__Task brief__:
In the lines below, the string "none" may appear; say how many lines hold it and give nothing more.

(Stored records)
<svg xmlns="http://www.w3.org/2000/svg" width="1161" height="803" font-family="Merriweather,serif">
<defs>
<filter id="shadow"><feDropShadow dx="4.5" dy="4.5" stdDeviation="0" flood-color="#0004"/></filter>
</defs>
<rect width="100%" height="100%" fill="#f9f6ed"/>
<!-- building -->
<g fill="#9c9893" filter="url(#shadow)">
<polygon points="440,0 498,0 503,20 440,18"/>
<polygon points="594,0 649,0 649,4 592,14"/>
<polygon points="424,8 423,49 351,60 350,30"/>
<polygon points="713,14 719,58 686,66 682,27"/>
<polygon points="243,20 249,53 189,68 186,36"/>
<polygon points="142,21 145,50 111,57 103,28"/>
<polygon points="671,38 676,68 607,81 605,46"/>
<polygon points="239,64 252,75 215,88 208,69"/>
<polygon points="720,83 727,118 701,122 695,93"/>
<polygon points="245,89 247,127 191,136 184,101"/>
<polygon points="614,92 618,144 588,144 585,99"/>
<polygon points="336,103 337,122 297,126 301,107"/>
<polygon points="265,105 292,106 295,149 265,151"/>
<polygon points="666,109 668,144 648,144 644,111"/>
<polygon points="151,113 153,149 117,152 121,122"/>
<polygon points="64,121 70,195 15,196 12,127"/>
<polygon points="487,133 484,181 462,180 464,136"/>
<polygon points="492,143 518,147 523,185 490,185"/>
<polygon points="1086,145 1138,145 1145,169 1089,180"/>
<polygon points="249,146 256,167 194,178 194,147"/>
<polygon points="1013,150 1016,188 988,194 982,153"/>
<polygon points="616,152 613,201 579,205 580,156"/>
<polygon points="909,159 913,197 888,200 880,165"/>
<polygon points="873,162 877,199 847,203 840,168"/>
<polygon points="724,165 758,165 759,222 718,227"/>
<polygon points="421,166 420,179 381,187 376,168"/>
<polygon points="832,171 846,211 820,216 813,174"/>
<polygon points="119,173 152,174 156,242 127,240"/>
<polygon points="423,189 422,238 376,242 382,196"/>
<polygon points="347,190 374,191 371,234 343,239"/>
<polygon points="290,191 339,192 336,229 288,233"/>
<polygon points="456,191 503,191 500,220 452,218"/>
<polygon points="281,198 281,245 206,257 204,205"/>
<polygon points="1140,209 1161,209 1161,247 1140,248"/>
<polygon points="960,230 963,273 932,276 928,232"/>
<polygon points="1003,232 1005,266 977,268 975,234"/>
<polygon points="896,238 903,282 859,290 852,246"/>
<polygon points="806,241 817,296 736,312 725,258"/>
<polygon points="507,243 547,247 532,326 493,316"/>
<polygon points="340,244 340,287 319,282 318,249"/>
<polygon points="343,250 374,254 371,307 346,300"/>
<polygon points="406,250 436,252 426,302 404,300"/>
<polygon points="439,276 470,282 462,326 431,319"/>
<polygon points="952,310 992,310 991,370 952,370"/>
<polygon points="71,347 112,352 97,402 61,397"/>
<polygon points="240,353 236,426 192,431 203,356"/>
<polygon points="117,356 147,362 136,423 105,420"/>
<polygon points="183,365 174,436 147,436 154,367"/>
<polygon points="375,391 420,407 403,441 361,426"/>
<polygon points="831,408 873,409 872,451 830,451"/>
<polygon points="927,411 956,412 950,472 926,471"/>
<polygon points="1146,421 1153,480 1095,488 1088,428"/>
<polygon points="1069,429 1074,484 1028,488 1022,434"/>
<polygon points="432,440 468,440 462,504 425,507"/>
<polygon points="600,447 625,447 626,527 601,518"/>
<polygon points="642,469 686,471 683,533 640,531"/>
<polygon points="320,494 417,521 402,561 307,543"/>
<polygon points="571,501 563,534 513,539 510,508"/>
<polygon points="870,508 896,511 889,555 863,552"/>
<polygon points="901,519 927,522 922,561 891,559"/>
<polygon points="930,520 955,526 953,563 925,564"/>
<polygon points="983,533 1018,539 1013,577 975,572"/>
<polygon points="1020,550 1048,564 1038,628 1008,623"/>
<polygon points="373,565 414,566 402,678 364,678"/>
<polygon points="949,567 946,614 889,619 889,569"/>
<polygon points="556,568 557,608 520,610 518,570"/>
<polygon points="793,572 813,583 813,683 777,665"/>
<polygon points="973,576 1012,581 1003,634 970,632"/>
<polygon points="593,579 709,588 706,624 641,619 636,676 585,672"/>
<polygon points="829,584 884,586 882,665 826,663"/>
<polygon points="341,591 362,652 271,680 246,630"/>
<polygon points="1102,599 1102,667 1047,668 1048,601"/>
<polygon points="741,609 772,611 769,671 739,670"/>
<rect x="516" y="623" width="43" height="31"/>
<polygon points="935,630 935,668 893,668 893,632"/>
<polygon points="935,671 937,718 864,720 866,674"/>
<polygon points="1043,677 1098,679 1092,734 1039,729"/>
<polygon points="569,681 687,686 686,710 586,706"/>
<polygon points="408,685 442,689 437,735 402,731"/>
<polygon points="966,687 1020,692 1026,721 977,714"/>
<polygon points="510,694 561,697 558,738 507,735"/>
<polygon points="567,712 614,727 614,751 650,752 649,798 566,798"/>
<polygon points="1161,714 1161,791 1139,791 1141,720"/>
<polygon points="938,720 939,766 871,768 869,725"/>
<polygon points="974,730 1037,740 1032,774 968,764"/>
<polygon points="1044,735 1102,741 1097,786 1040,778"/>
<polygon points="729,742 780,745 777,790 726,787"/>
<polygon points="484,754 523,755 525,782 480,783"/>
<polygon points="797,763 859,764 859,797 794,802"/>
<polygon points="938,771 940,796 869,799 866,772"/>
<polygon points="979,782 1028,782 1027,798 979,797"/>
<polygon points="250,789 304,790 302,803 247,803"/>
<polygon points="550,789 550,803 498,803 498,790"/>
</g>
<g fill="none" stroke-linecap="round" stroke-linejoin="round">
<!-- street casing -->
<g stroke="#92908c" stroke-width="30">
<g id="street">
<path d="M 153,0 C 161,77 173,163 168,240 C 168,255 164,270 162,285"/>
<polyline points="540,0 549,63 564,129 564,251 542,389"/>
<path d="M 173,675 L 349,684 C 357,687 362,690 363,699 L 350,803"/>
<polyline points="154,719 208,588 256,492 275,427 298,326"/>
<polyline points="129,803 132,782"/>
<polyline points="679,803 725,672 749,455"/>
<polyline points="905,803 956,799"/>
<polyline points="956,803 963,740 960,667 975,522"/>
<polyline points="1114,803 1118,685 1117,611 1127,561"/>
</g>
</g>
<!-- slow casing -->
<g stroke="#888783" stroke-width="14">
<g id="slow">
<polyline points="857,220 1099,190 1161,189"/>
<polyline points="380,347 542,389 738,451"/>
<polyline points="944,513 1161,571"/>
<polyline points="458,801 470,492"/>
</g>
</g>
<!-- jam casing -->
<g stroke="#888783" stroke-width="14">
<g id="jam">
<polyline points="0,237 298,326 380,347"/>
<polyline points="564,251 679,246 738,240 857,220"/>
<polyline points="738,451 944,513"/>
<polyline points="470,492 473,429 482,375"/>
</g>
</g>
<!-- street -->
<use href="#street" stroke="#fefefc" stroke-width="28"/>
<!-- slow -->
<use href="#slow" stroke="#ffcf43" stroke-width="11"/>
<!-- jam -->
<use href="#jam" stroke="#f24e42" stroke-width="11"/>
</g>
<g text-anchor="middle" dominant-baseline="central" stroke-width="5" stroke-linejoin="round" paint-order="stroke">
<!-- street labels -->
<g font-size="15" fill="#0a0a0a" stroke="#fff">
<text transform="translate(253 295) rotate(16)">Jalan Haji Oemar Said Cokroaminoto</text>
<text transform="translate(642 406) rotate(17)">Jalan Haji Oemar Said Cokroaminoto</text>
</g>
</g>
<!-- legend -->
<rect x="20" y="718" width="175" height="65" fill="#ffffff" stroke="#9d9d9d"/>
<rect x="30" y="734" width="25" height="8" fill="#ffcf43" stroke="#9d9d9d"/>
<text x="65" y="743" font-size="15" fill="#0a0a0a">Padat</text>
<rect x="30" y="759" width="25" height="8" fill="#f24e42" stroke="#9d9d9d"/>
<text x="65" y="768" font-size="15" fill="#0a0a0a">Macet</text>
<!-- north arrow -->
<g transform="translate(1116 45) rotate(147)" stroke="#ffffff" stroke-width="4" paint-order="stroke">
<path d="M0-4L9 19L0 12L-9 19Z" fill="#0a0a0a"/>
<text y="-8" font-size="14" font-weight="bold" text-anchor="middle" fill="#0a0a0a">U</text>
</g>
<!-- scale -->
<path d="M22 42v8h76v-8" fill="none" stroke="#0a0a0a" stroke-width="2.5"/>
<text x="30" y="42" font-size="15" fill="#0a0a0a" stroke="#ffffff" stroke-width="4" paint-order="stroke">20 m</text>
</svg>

__Result__:
2